Чужой для всех (Дурасов) - страница 121

— Нет! Нет! Нет! — ее слова тонули в слезах. А в ушах раздавался колокольный набат: — А сейчас! А сейчас! А сейчас!

Последний удар был настолько сильный, что Вера, не удержавшись на ногах, отлетела на несколько метров и рухнула возле обеденного стола. Из разбитых губ и носа текла кровь.

Маленькая Клава от увиденного избиения старшей сестры испугалась и сильно заплакала. Затем закрыв ручками лицо, вздрагивая, уткнулась в угол лежанки. Катя и Шура, не понимая, что происходит, за что их старший, любимый и единственный брат бьет их сестру, вначале онемели от испуга, затем стали кричать: — Братик не бей Веру! Ей больно.

Акулина вначале не вмешивалась в потасовку детей, и сидела, склонив голову на скамейке с выражением глубокого сожаления происходящим, но когда удары пошли один за другим, материнское сердце не выдержало разыгравшейся вакханалии в ее доме и, подскочив к сыну, схватила его за руку. Вера уже лежала на полу.

— Убей лучше меня, чем ее, если ты не можешь остановиться!

Миша дернулся и, вырвав руку, замахнулся на мать. В этот момент его рот был перекошен неистовой злобой, а затуманенный взор выражал крайнюю степень негодования.

— Ну, бей, сынок! Бей! Если ты на это способен, — уже не крича, а с надрывным шепотом запекшими обветренными губами простонала мать, застыв перед Михаилом, безвольно опуская свои натруженные руки. По ее сухонькому, рано состарившемуся лицу текли слезы, оставляя на нем белесые соленые следы.
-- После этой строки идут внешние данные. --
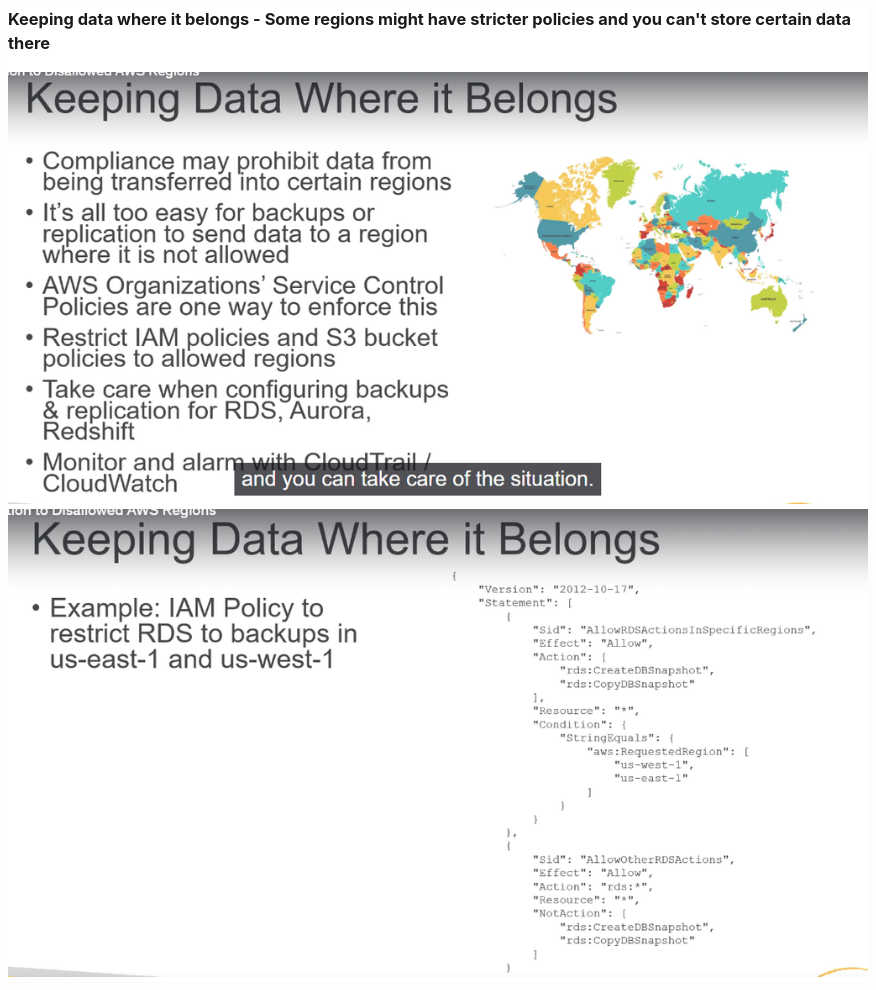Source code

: ### Keeping data where it belongs - Some regions might have stricter policies and you can't store certain data there

![alt text](image-208.png) ![alt text](image-209.png)
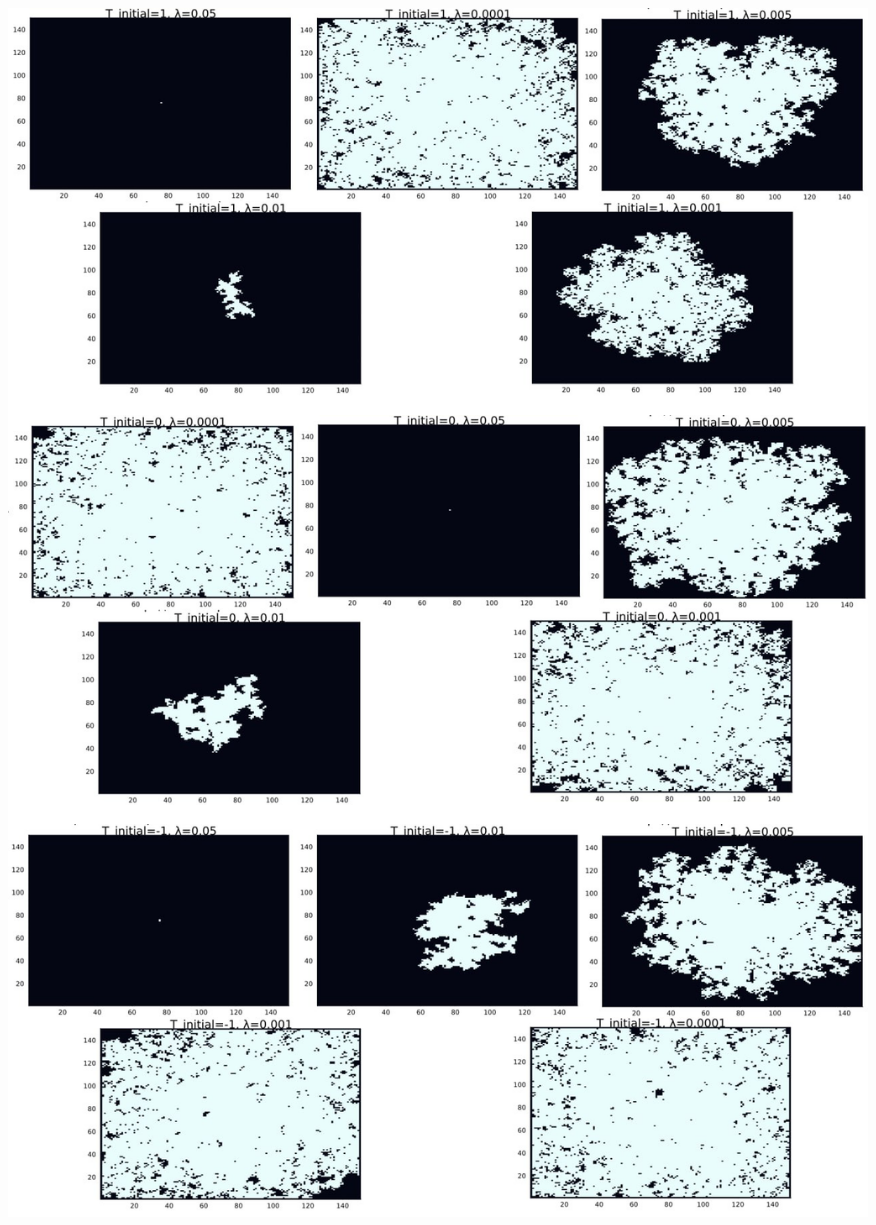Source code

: ![Dendritic structures with various lambda parameters and T = 1](9.png)

![Dendritic structures with various lambda parameters and T = 0](10.png)

![Dendritic structures with various lambda parameters and T = -1](11.png)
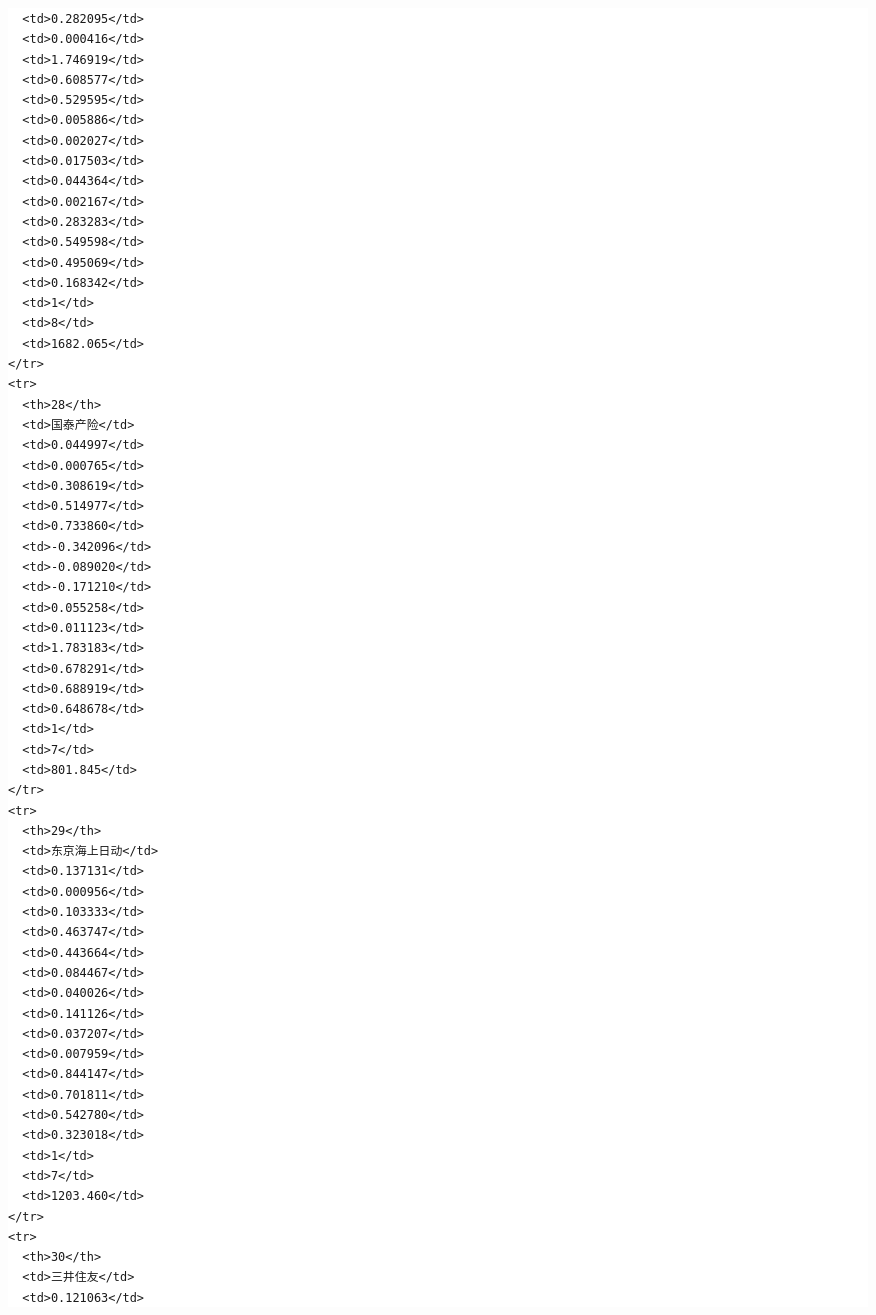       <td>0.282095</td>
      <td>0.000416</td>
      <td>1.746919</td>
      <td>0.608577</td>
      <td>0.529595</td>
      <td>0.005886</td>
      <td>0.002027</td>
      <td>0.017503</td>
      <td>0.044364</td>
      <td>0.002167</td>
      <td>0.283283</td>
      <td>0.549598</td>
      <td>0.495069</td>
      <td>0.168342</td>
      <td>1</td>
      <td>8</td>
      <td>1682.065</td>
    </tr>
    <tr>
      <th>28</th>
      <td>国泰产险</td>
      <td>0.044997</td>
      <td>0.000765</td>
      <td>0.308619</td>
      <td>0.514977</td>
      <td>0.733860</td>
      <td>-0.342096</td>
      <td>-0.089020</td>
      <td>-0.171210</td>
      <td>0.055258</td>
      <td>0.011123</td>
      <td>1.783183</td>
      <td>0.678291</td>
      <td>0.688919</td>
      <td>0.648678</td>
      <td>1</td>
      <td>7</td>
      <td>801.845</td>
    </tr>
    <tr>
      <th>29</th>
      <td>东京海上日动</td>
      <td>0.137131</td>
      <td>0.000956</td>
      <td>0.103333</td>
      <td>0.463747</td>
      <td>0.443664</td>
      <td>0.084467</td>
      <td>0.040026</td>
      <td>0.141126</td>
      <td>0.037207</td>
      <td>0.007959</td>
      <td>0.844147</td>
      <td>0.701811</td>
      <td>0.542780</td>
      <td>0.323018</td>
      <td>1</td>
      <td>7</td>
      <td>1203.460</td>
    </tr>
    <tr>
      <th>30</th>
      <td>三井住友</td>
      <td>0.121063</td>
Наполовину седые волосы, выбившись из гребешка, растрепались во все стороны и особенно подчеркивали ее душевное состояние. Сердце матери колотилось с перебоями и готово было выпрыгнуть из груди, чтобы навечно остановится и не чувствовать больше навалившегося на него горя. Еще доля секунды и тяжелая рука брата опустилась бы на голову Веры, завершая расправу.

Но вмешательство матери, ее потрясенный вид, говоривший о невероятных страданиях и, общий крик детей вдруг отрезвили Михаила. До него дошло, что он становится убийцей самых дорогих ему людей. Он медленно и тяжело сполз на пол и, закрыв лицо руками, впал в состояние душевной депрессии.

Когда Миша полностью пришел в себя, он осознал, что сидит на полу на кухне. Он осмотрелся, никого рядом не было. Было утро. Солнечные лучи назойливо лезли в окна и светили в глаза. В большой комнате слышался тихий разговор матери с кем-то, видимо Верой. Младших сестер в доме не было.

Миша вдруг вспомнил, что же произошло здесь недавно. Ему стало страшно стыдно за себя, за свои действия. Вместо того, чтобы по душам поговорить с Верой, он ее избил. Миша поднялся с пола, опершись о край обеденной скамейки и подошел к маленькому зеркальцу, висевшему в углу. На него глянуло заросшее с недельной щетиной, худое, с большими впавшими глазами и заостренным с горбинкой носом, уставшее, раздраженное лицо.